- **What you will do**
All that is needed is every line of the listing below that has "with".

- **Data**
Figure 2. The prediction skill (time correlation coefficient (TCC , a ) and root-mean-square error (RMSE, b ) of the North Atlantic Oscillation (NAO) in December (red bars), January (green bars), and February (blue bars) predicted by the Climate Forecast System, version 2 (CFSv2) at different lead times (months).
* * *
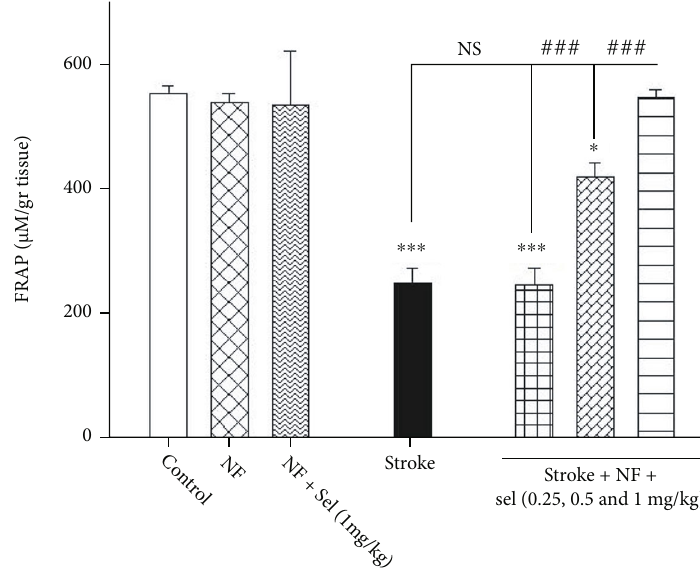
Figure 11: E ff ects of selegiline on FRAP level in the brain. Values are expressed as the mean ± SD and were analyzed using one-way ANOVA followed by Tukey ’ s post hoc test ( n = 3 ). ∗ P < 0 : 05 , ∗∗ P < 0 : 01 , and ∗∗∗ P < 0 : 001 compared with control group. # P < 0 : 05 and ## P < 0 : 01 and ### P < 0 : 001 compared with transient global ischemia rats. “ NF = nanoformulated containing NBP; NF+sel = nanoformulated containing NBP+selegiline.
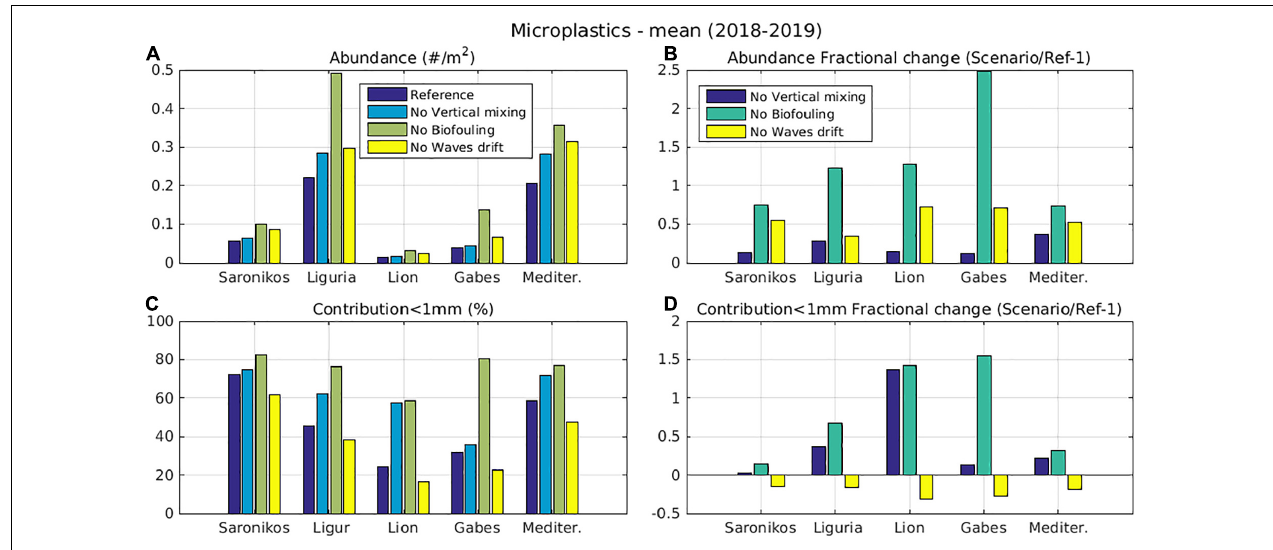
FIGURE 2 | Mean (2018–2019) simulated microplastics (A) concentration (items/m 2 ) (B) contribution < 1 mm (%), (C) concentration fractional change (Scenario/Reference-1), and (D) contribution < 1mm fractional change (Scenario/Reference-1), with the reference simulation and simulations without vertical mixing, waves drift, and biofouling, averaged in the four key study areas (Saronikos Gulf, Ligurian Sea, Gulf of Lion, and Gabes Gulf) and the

- **Result below**
Figure 11: E ff ects of selegiline on FRAP level in the brain. Values are expressed as the mean ± SD and were analyzed using one-way ANOVA followed by Tukey ’ s post hoc test ( n = 3 ). ∗ P < 0 : 05 , ∗∗ P < 0 : 01 , and ∗∗∗ P < 0 : 001 compared with control group. # P < 0 : 05 and ## P < 0 : 01 and ### P < 0 : 001 compared with transient global ischemia rats. “ NF = nanoformulated containing NBP; NF+sel = nanoformulated containing NBP+selegiline.
FIGURE 2 | Mean (2018–2019) simulated microplastics (A) concentration (items/m 2 ) (B) contribution < 1 mm (%), (C) concentration fractional change (Scenario/Reference-1), and (D) contribution < 1mm fractional change (Scenario/Reference-1), with the reference simulation and simulations without vertical mixing, waves drift, and biofouling, averaged in the four key study areas (Saronikos Gulf, Ligurian Sea, Gulf of Lion, and Gabes Gulf) and the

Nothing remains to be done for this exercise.